▶ [Exercise] Copy out the whole listing below exactly.

▶ [Data shown]
--- --- ---
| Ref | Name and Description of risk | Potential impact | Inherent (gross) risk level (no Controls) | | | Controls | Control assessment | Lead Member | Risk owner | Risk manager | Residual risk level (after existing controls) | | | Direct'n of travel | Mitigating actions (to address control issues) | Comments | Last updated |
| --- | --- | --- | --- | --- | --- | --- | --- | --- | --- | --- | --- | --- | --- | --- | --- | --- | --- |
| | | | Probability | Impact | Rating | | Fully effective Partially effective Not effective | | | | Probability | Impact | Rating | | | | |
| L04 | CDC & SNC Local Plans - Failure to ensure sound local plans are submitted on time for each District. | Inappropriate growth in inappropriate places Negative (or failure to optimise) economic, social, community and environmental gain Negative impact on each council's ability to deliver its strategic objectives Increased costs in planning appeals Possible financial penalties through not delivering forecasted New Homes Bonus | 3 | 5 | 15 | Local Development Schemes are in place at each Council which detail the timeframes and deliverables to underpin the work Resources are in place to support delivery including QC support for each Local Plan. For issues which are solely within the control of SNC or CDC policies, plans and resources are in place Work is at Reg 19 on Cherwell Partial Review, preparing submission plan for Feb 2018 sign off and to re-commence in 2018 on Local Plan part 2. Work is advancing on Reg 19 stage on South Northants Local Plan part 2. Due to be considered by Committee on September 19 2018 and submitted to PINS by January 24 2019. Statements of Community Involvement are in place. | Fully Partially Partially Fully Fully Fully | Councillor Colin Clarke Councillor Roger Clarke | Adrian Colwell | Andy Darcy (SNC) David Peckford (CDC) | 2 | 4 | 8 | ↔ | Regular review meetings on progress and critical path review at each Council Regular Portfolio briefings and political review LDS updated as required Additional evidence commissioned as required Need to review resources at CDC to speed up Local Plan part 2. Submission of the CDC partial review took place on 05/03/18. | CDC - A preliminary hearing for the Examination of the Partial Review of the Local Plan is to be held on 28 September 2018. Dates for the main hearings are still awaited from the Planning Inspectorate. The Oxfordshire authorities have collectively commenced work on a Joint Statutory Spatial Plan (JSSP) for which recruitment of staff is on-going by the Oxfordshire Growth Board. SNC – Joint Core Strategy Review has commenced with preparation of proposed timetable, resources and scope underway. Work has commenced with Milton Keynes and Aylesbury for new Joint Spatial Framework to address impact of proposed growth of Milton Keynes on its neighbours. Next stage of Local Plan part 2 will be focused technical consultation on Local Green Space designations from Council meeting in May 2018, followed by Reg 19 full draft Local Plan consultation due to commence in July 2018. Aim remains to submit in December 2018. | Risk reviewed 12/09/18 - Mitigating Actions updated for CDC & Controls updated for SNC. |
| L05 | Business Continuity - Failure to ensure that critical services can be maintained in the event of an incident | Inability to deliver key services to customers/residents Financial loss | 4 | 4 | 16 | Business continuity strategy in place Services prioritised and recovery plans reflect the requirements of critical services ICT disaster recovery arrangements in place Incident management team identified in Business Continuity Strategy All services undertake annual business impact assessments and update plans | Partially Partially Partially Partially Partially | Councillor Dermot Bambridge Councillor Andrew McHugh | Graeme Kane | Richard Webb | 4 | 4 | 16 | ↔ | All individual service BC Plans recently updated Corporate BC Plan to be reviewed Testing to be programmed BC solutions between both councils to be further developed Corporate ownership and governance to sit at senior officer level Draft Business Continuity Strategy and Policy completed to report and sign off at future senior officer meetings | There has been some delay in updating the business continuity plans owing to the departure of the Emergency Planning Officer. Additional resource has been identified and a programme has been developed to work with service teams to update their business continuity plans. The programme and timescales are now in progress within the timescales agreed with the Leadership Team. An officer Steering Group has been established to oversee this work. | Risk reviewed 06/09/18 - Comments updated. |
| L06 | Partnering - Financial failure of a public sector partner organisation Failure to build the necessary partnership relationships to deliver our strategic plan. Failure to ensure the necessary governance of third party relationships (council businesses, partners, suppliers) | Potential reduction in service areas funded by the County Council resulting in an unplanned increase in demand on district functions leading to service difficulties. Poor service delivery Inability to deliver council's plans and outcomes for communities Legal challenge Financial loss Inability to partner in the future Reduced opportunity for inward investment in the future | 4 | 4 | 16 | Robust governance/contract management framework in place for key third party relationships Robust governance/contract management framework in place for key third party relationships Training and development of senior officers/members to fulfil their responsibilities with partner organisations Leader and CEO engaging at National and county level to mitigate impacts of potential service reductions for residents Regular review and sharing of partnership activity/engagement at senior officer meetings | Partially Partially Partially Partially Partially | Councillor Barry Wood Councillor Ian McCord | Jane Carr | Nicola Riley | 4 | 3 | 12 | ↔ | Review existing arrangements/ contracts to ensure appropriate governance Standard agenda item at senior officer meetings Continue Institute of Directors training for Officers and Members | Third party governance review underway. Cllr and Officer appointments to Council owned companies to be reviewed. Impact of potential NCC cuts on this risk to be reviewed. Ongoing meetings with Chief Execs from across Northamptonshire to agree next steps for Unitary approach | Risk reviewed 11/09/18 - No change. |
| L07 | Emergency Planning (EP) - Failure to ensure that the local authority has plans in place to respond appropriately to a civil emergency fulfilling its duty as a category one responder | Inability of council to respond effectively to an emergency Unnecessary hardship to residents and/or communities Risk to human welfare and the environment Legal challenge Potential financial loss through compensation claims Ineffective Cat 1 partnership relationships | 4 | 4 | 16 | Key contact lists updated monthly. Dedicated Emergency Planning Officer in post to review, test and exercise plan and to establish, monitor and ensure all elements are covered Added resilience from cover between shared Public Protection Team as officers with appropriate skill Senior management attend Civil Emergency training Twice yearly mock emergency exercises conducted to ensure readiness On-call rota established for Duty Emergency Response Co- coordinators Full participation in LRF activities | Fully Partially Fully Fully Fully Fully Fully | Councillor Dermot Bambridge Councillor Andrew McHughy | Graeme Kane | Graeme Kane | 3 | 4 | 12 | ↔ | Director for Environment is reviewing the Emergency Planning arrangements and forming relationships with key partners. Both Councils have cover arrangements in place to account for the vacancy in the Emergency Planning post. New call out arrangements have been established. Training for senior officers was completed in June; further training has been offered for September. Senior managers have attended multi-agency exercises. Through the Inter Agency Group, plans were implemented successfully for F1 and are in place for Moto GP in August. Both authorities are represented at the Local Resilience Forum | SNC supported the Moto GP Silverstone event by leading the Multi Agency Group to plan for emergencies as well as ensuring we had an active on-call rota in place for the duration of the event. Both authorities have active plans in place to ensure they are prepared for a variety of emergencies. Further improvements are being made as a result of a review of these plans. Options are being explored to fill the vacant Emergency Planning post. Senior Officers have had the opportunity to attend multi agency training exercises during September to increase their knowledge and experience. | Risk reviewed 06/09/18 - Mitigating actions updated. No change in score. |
--- --- ---
▶ [Expected answer]
| Ref | Name and Description of risk | Potential impact | Inherent (gross) risk level (no Controls) | | | Controls | Control assessment | Lead Member | Risk owner | Risk manager | Residual risk level (after existing controls) | | | Direct'n of travel | Mitigating actions (to address control issues) | Comments | Last updated |
| --- | --- | --- | --- | --- | --- | --- | --- | --- | --- | --- | --- | --- | --- | --- | --- | --- | --- |
| | | | Probability | Impact | Rating | | Fully effective Partially effective Not effective | | | | Probability | Impact | Rating | | | | |
| L04 | CDC & SNC Local Plans - Failure to ensure sound local plans are submitted on time for each District. | Inappropriate growth in inappropriate places Negative (or failure to optimise) economic, social, community and environmental gain Negative impact on each council's ability to deliver its strategic objectives Increased costs in planning appeals Possible financial penalties through not delivering forecasted New Homes Bonus | 3 | 5 | 15 | Local Development Schemes are in place at each Council which detail the timeframes and deliverables to underpin the work Resources are in place to support delivery including QC support for each Local Plan. For issues which are solely within the control of SNC or CDC policies, plans and resources are in place Work is at Reg 19 on Cherwell Partial Review, preparing submission plan for Feb 2018 sign off and to re-commence in 2018 on Local Plan part 2. Work is advancing on Reg 19 stage on South Northants Local Plan part 2. Due to be considered by Committee on September 19 2018 and submitted to PINS by January 24 2019. Statements of Community Involvement are in place. | Fully Partially Partially Fully Fully Fully | Councillor Colin Clarke Councillor Roger Clarke | Adrian Colwell | Andy Darcy (SNC) David Peckford (CDC) | 2 | 4 | 8 | ↔ | Regular review meetings on progress and critical path review at each Council Regular Portfolio briefings and political review LDS updated as required Additional evidence commissioned as required Need to review resources at CDC to speed up Local Plan part 2. Submission of the CDC partial review took place on 05/03/18. | CDC - A preliminary hearing for the Examination of the Partial Review of the Local Plan is to be held on 28 September 2018. Dates for the main hearings are still awaited from the Planning Inspectorate. The Oxfordshire authorities have collectively commenced work on a Joint Statutory Spatial Plan (JSSP) for which recruitment of staff is on-going by the Oxfordshire Growth Board. SNC – Joint Core Strategy Review has commenced with preparation of proposed timetable, resources and scope underway. Work has commenced with Milton Keynes and Aylesbury for new Joint Spatial Framework to address impact of proposed growth of Milton Keynes on its neighbours. Next stage of Local Plan part 2 will be focused technical consultation on Local Green Space designations from Council meeting in May 2018, followed by Reg 19 full draft Local Plan consultation due to commence in July 2018. Aim remains to submit in December 2018. | Risk reviewed 12/09/18 - Mitigating Actions updated for CDC & Controls updated for SNC. |
| L05 | Business Continuity - Failure to ensure that critical services can be maintained in the event of an incident | Inability to deliver key services to customers/residents Financial loss | 4 | 4 | 16 | Business continuity strategy in place Services prioritised and recovery plans reflect the requirements of critical services ICT disaster recovery arrangements in place Incident management team identified in Business Continuity Strategy All services undertake annual business impact assessments and update plans | Partially Partially Partially Partially Partially | Councillor Dermot Bambridge Councillor Andrew McHugh | Graeme Kane | Richard Webb | 4 | 4 | 16 | ↔ | All individual service BC Plans recently updated Corporate BC Plan to be reviewed Testing to be programmed BC solutions between both councils to be further developed Corporate ownership and governance to sit at senior officer level Draft Business Continuity Strategy and Policy completed to report and sign off at future senior officer meetings | There has been some delay in updating the business continuity plans owing to the departure of the Emergency Planning Officer. Additional resource has been identified and a programme has been developed to work with service teams to update their business continuity plans. The programme and timescales are now in progress within the timescales agreed with the Leadership Team. An officer Steering Group has been established to oversee this work. | Risk reviewed 06/09/18 - Comments updated. |
| L06 | Partnering - Financial failure of a public sector partner organisation Failure to build the necessary partnership relationships to deliver our strategic plan. Failure to ensure the necessary governance of third party relationships (council businesses, partners, suppliers) | Potential reduction in service areas funded by the County Council resulting in an unplanned increase in demand on district functions leading to service difficulties. Poor service delivery Inability to deliver council's plans and outcomes for communities Legal challenge Financial loss Inability to partner in the future Reduced opportunity for inward investment in the future | 4 | 4 | 16 | Robust governance/contract management framework in place for key third party relationships Robust governance/contract management framework in place for key third party relationships Training and development of senior officers/members to fulfil their responsibilities with partner organisations Leader and CEO engaging at National and county level to mitigate impacts of potential service reductions for residents Regular review and sharing of partnership activity/engagement at senior officer meetings | Partially Partially Partially Partially Partially | Councillor Barry Wood Councillor Ian McCord | Jane Carr | Nicola Riley | 4 | 3 | 12 | ↔ | Review existing arrangements/ contracts to ensure appropriate governance Standard agenda item at senior officer meetings Continue Institute of Directors training for Officers and Members | Third party governance review underway. Cllr and Officer appointments to Council owned companies to be reviewed. Impact of potential NCC cuts on this risk to be reviewed. Ongoing meetings with Chief Execs from across Northamptonshire to agree next steps for Unitary approach | Risk reviewed 11/09/18 - No change. |
| L07 | Emergency Planning (EP) - Failure to ensure that the local authority has plans in place to respond appropriately to a civil emergency fulfilling its duty as a category one responder | Inability of council to respond effectively to an emergency Unnecessary hardship to residents and/or communities Risk to human welfare and the environment Legal challenge Potential financial loss through compensation claims Ineffective Cat 1 partnership relationships | 4 | 4 | 16 | Key contact lists updated monthly. Dedicated Emergency Planning Officer in post to review, test and exercise plan and to establish, monitor and ensure all elements are covered Added resilience from cover between shared Public Protection Team as officers with appropriate skill Senior management attend Civil Emergency training Twice yearly mock emergency exercises conducted to ensure readiness On-call rota established for Duty Emergency Response Co- coordinators Full participation in LRF activities | Fully Partially Fully Fully Fully Fully Fully | Councillor Dermot Bambridge Councillor Andrew McHughy | Graeme Kane | Graeme Kane | 3 | 4 | 12 | ↔ | Director for Environment is reviewing the Emergency Planning arrangements and forming relationships with key partners. Both Councils have cover arrangements in place to account for the vacancy in the Emergency Planning post. New call out arrangements have been established. Training for senior officers was completed in June; further training has been offered for September. Senior managers have attended multi-agency exercises. Through the Inter Agency Group, plans were implemented successfully for F1 and are in place for Moto GP in August. Both authorities are represented at the Local Resilience Forum | SNC supported the Moto GP Silverstone event by leading the Multi Agency Group to plan for emergencies as well as ensuring we had an active on-call rota in place for the duration of the event. Both authorities have active plans in place to ensure they are prepared for a variety of emergencies. Further improvements are being made as a result of a review of these plans. Options are being explored to fill the vacant Emergency Planning post. Senior Officers have had the opportunity to attend multi agency training exercises during September to increase their knowledge and experience. | Risk reviewed 06/09/18 - Mitigating actions updated. No change in score. |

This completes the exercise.